First off, the designer of the game is well-known designer Jonathan Gilmour, who is one of the designers of the game Dead of Winter, which blew up in popularity after being aired on Wil Wheaton’s Tabletop YouTube series, the very successfully funded and recently fulfilled Kickstarter game Dinosaur Island, and the well-received game Wasteland Express Delivery Service, which is currently marked as owned by over two thousand BoardGameGeek users.
We also learned a tiny bit about the game itself. Wayward the board game will be a cooperative game in which players play as the heroes of Wayward, fighting villains which are controlled by the game. That was the extent of what we learned about the game from the announcement made by IDW. Recently, however, Jim Zub shared a little more about the prototype process of the game on his blog, which made me even more excited to see this game hit shelves.
We learn from Zub that the villains are appropriately the Yokai, which are the “bads” of the comic series. Makes sense. We also learn that the game will consist of scenarios, each varying in difficulty, and in the default scenario, players will attempt to defeat the Yokai “by building up character abilities and energy points to shut down five power locations called the Goshiki Fudo” (Zub 2017).
The game also sounds like it has a little bit of a time crunch. As players save one area, other areas will weaken. The Weave will be unraveling during the game, and players lose if the Weave unravels completely.

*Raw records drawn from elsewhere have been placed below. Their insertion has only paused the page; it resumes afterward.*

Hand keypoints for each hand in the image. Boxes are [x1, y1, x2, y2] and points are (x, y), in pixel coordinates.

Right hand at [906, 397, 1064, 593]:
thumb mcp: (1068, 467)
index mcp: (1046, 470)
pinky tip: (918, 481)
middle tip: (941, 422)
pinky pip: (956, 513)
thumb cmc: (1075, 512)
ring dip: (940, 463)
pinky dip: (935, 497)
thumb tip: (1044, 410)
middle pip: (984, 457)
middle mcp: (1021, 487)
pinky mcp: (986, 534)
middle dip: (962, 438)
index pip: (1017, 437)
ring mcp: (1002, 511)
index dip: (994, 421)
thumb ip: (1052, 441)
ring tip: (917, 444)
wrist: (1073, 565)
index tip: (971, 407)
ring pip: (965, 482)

If you are unfamiliar with the comic series, to not give away too much, here is my superfast personal synopsis of the story: A young girl, Rori, gets involved in this magical force which ties fates together, called the Weave. Other people and things know about the Weave, including who we know as the Yokai, which are assumably the antagonists of the story.
Zub describes the default scenario opening to be similar to Pandemic, in which many locations are already under attack. Players need energy points to make positive actions, but the only ways to earn energy points seem to be by taking negative actions or allowing bad stuff to occur in the game, like adding villain creatures to the board or pushing the game closer to a loss by drawing energy from the Weave. Players will get to spend energy points to perform positive actions like attacking villains, shutting down one of the power locations (which is good but makes the game become tougher), and other neat stuff like buying potions and performing special abilities tailored to the character.

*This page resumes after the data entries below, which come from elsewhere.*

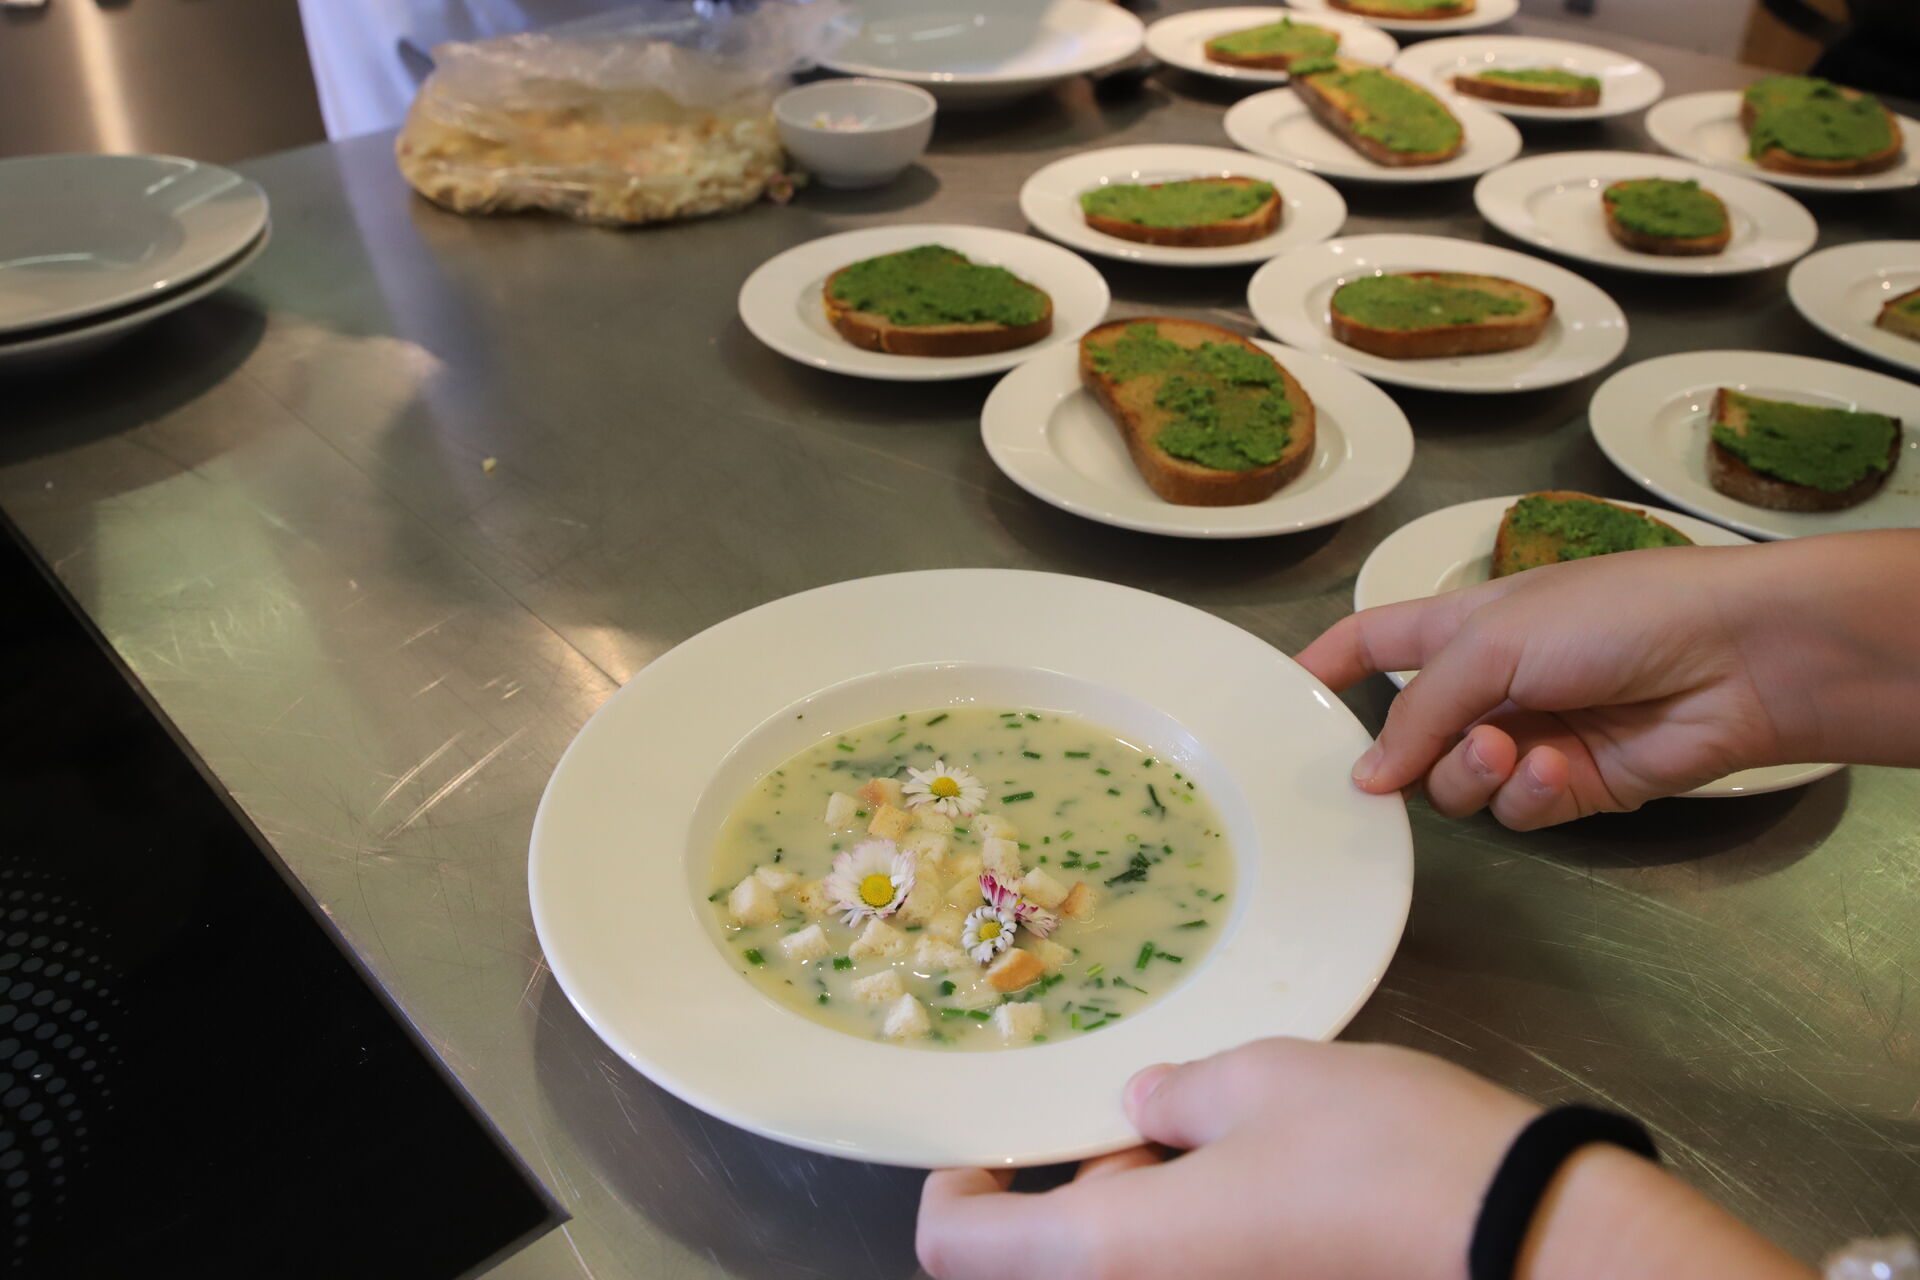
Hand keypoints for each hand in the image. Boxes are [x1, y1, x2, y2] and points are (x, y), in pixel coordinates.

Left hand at [917, 1039, 1812, 1279]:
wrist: (1526, 1243)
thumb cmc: (1377, 1151)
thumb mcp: (1261, 1080)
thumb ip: (1176, 1098)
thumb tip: (1142, 1114)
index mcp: (1112, 1255)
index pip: (959, 1250)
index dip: (957, 1189)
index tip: (996, 1141)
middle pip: (1051, 1261)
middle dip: (1084, 1187)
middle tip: (1150, 1119)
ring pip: (1131, 1266)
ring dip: (1148, 1210)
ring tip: (1222, 1137)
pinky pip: (1193, 1276)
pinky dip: (1198, 1235)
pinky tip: (1266, 1183)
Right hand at [1297, 532, 1919, 828]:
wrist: (1735, 658)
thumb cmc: (1612, 616)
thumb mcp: (1493, 641)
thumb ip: (1418, 711)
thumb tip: (1362, 778)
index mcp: (1462, 625)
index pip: (1373, 641)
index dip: (1325, 667)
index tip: (1276, 705)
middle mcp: (1489, 684)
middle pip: (1406, 736)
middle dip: (1407, 752)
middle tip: (1401, 766)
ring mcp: (1529, 739)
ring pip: (1457, 786)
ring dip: (1474, 771)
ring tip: (1514, 749)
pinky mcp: (1572, 788)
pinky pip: (1517, 812)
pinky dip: (1531, 794)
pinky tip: (1561, 768)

Combat, as described by Zub, is a little bit of betting and a little bit of luck. Players bid their energy points in hopes that the amount they’ve bid is greater than what is rolled on the villain character dice. You don’t want to bid too many energy points when engaging in combat though because they are the “currency” of the game. You need them to also activate abilities, and most importantly, shut down Yokai power locations.
So far Zub has shared five Heroes players will be able to choose from, and their abilities are appropriate and related to the characters from the comic series Wayward. Rori, the main character who can see the Weave, is able to earn extra energy points when she taps into the Weave. Ayane, who is the crazy cat lady of Wayward, can move between locations quickly. Zub does share that this is all a work-in-progress as they strive to make sure character abilities mesh well with each other and are balanced as well as fun.
The game is tentatively scheduled for a Spring-Summer release of this year. I am not sure whether that means it will hit Kickstarter or go straight to manufacturing, but either way, I feel confident in saying it will be successful, and I can’t wait to play.
Zub, Jim. “Wayward the Board Game Report 1: Prototyping.” Zub Tales,
Jim Zub, September 17 2017, www.jimzub.com/wayward-the-board-game-report-1-prototyping/.